Start of Records supplied

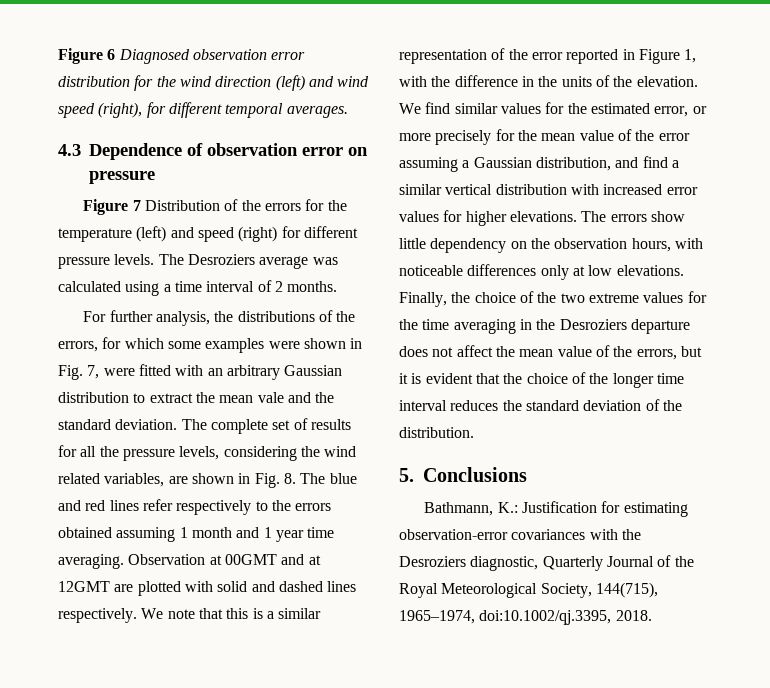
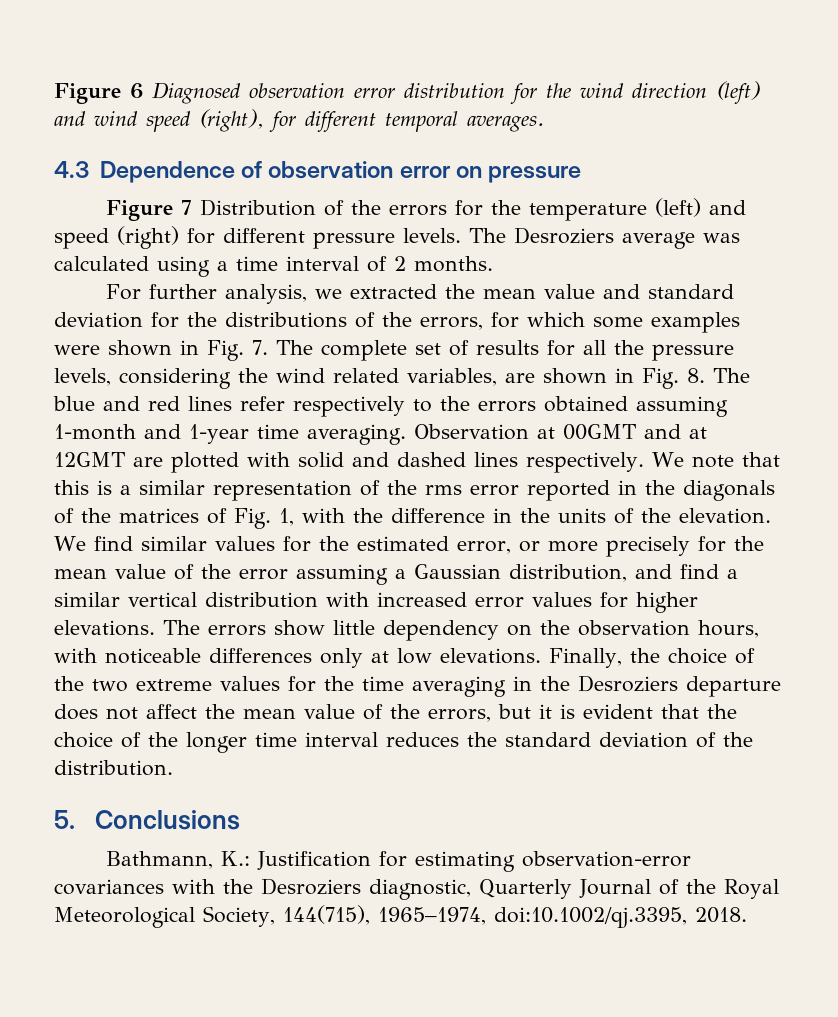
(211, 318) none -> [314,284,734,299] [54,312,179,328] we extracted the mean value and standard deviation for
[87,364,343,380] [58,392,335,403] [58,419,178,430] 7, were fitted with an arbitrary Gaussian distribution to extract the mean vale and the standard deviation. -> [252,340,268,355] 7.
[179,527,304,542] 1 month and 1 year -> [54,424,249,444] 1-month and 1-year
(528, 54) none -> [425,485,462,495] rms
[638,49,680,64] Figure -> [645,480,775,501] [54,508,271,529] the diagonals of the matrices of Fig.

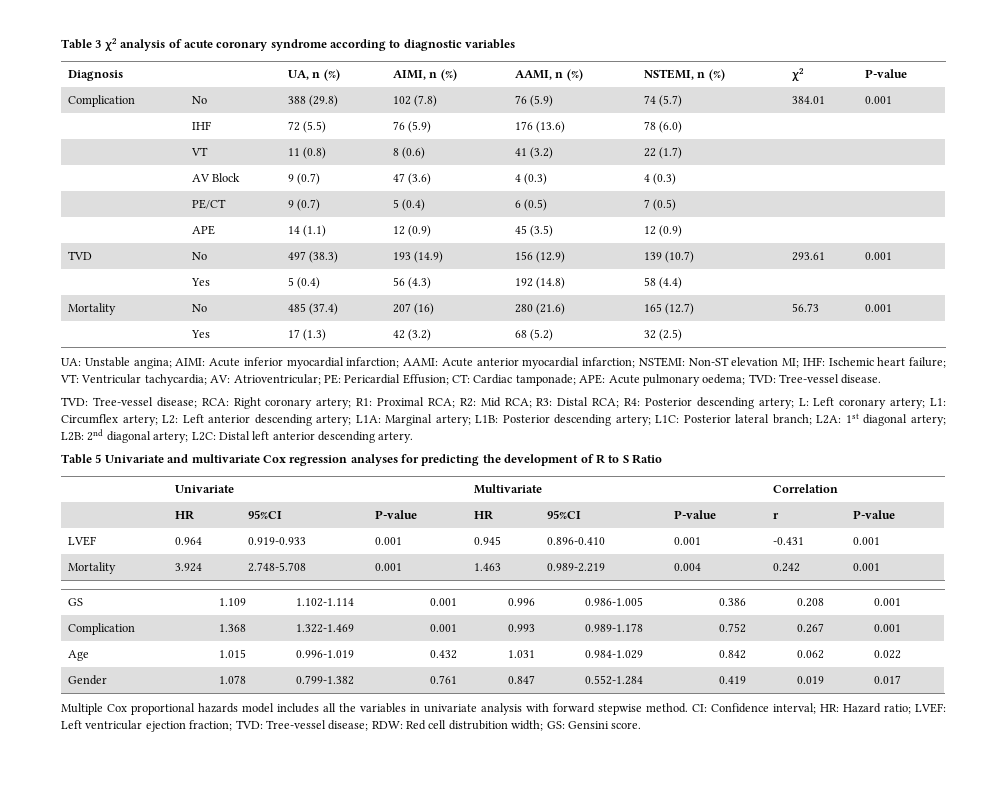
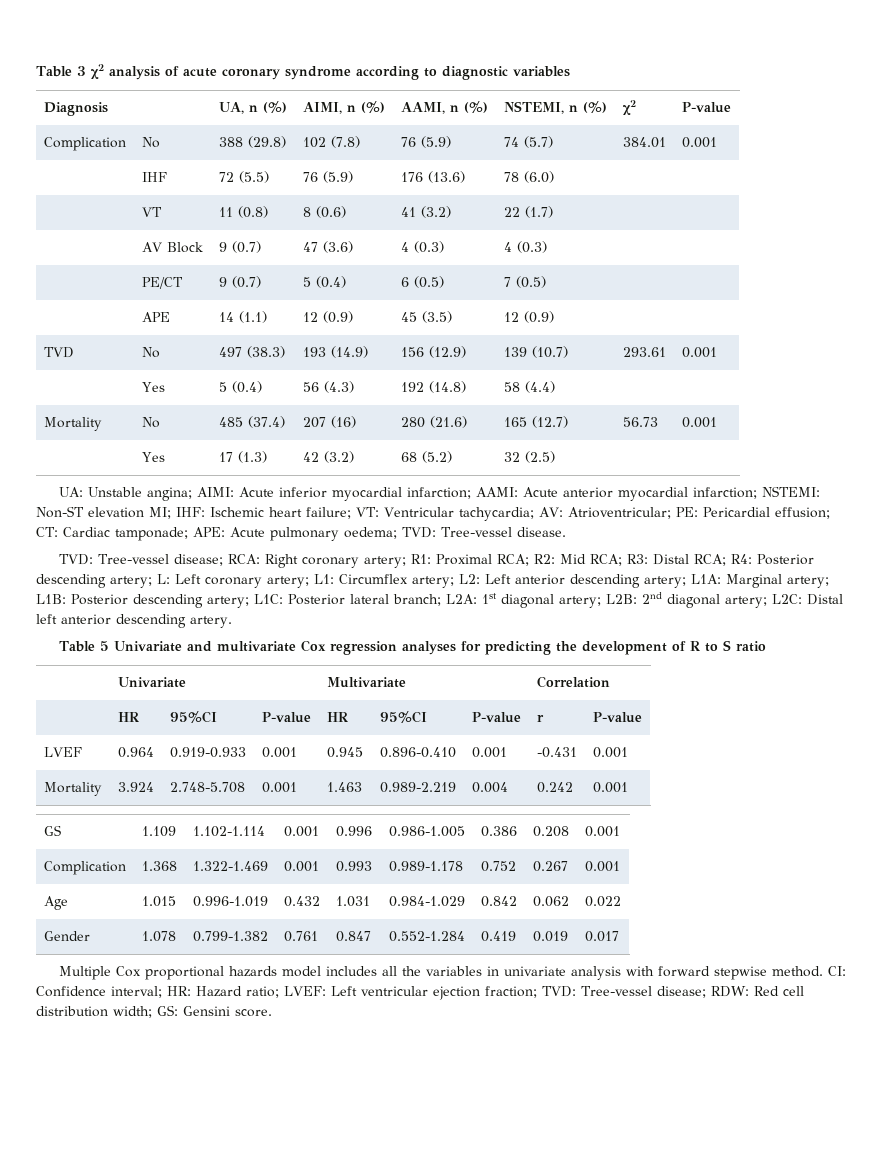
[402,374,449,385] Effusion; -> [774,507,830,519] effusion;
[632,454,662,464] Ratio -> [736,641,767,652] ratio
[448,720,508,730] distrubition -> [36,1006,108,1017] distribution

End of Records supplied

:: Task goal ::
Every line from the one containing "[632,454,662,464] Ratio ->" through the end of the entries above must be echoed exactly, with both ends kept.

:: Exercise answer ::
[632,454,662,464] Ratio -> [736,641,767,652] ratio
[448,720,508,730] distrubition -> [36,1006,108,1017] distribution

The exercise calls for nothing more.